# Provided material start
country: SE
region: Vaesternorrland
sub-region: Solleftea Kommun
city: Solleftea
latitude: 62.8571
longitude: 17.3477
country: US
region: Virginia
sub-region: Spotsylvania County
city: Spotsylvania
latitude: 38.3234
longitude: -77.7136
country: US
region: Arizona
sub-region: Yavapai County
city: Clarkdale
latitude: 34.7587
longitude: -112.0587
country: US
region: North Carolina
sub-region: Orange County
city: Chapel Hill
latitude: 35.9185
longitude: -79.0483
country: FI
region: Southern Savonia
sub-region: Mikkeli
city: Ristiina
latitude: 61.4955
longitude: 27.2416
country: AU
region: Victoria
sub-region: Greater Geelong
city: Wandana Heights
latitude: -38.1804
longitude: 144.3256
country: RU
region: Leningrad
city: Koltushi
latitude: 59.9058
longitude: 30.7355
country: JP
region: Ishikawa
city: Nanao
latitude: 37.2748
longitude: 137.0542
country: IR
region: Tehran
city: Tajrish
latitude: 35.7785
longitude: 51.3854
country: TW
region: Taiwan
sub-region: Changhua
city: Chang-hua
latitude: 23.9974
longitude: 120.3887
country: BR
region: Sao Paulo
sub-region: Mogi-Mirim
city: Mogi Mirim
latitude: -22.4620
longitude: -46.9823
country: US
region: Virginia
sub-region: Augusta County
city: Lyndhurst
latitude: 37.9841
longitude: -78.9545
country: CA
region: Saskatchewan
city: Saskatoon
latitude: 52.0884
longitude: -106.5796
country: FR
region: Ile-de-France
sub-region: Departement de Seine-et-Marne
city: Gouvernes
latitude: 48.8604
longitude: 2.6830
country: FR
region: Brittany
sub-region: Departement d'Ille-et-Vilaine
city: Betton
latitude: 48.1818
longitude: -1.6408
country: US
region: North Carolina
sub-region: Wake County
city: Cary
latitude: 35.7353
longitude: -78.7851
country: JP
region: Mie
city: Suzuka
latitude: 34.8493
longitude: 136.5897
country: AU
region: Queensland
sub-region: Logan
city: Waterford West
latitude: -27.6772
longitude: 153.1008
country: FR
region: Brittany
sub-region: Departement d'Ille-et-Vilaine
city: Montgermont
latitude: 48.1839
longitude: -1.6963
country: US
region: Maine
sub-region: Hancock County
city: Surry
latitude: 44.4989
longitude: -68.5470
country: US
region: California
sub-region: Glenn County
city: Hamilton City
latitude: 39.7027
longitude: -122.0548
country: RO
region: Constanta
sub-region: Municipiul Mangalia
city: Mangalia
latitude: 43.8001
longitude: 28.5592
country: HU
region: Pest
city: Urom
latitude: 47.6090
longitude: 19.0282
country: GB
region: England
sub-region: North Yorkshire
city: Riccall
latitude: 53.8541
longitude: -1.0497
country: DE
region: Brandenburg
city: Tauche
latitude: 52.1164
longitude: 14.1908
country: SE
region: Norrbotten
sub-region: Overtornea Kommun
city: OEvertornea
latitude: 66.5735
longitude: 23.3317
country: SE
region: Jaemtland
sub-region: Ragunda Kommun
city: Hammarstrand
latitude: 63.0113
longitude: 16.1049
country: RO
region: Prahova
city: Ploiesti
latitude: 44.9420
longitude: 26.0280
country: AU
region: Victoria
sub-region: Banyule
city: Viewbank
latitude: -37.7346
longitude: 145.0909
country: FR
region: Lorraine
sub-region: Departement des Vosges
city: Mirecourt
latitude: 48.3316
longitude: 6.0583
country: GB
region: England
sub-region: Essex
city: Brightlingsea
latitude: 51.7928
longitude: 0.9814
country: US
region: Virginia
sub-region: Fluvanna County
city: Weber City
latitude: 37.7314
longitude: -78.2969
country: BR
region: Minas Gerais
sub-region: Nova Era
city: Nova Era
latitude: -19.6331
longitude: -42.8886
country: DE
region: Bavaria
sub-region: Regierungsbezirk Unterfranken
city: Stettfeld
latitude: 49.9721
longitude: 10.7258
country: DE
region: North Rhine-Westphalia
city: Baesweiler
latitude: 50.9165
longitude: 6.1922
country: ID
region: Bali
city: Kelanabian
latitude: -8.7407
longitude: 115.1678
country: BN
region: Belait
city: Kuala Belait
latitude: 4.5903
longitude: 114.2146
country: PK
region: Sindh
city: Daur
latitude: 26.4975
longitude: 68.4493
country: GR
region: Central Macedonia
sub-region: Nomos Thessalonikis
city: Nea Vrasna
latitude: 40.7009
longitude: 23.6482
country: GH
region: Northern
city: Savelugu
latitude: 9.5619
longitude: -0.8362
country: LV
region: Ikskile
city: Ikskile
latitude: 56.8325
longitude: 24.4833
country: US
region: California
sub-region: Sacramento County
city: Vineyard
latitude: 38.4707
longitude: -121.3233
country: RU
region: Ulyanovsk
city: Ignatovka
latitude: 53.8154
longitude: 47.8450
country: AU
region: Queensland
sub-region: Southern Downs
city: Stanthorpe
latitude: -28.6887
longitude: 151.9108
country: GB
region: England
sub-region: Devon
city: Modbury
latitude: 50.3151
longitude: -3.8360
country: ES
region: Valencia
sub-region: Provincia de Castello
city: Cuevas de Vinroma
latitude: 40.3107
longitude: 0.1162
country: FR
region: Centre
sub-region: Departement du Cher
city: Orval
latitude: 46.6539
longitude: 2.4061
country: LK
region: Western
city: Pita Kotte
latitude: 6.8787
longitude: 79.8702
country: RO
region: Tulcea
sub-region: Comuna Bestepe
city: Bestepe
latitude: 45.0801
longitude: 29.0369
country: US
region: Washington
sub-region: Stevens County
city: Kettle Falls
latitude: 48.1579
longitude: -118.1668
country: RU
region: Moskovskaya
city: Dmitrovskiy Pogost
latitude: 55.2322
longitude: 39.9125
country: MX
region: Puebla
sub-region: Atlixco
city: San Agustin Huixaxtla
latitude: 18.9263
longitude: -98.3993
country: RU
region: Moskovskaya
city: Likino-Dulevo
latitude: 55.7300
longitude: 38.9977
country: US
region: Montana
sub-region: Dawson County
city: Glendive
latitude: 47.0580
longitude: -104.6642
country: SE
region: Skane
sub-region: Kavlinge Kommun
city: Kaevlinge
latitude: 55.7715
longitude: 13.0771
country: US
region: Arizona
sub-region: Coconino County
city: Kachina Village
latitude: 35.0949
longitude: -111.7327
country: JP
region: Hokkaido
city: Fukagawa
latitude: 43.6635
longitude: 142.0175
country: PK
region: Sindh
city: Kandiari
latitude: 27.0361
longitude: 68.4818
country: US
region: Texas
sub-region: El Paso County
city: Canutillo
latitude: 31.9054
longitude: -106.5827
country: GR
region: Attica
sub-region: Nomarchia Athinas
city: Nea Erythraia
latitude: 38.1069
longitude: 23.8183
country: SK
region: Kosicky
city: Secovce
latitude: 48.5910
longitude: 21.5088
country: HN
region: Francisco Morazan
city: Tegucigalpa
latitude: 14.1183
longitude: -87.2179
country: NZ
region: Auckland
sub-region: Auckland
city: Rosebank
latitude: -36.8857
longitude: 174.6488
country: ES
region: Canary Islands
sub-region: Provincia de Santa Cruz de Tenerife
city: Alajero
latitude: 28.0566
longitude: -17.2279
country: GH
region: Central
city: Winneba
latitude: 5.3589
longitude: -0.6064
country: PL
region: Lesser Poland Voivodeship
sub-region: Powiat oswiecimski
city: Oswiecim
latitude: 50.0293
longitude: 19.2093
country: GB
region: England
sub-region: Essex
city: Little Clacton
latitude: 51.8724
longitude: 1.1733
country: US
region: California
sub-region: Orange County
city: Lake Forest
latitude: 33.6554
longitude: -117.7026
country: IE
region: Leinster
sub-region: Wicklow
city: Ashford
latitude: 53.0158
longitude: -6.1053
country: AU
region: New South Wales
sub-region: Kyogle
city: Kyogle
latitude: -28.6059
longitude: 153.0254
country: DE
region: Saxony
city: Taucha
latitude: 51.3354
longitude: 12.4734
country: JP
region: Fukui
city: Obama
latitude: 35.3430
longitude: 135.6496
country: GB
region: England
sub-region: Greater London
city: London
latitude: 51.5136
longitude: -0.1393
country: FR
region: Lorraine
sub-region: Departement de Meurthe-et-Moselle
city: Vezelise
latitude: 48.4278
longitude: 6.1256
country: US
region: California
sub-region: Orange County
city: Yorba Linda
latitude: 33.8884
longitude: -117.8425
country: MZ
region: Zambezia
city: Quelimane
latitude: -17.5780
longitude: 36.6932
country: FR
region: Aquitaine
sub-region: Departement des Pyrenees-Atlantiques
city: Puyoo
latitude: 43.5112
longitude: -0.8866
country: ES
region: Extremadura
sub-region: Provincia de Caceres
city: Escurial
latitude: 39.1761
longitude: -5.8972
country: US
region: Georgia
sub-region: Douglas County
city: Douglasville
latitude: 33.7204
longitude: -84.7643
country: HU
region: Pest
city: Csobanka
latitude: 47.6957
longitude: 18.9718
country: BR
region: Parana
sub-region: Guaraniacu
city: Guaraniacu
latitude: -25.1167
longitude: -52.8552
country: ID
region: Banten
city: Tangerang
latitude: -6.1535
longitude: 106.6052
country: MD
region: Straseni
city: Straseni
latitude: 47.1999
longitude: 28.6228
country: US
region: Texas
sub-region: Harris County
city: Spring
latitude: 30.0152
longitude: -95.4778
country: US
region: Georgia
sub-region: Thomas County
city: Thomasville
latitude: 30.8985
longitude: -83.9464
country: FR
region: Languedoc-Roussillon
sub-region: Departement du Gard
# Provided material end
Description of the task
Rewrite the entries from the start through the line holding "latitude: 34.7587", inclusive, swapping "city" for "locality" and leaving everything else unchanged.

Finished exercise
country: SE
region: Vaesternorrland
sub-region: Solleftea Kommun
locality: Solleftea
latitude: 62.8571
longitude: 17.3477
country: US
region: Virginia
sub-region: Spotsylvania County
locality: Spotsylvania
latitude: 38.3234
longitude: -77.7136
country: US
region: Arizona
sub-region: Yavapai County
locality: Clarkdale
latitude: 34.7587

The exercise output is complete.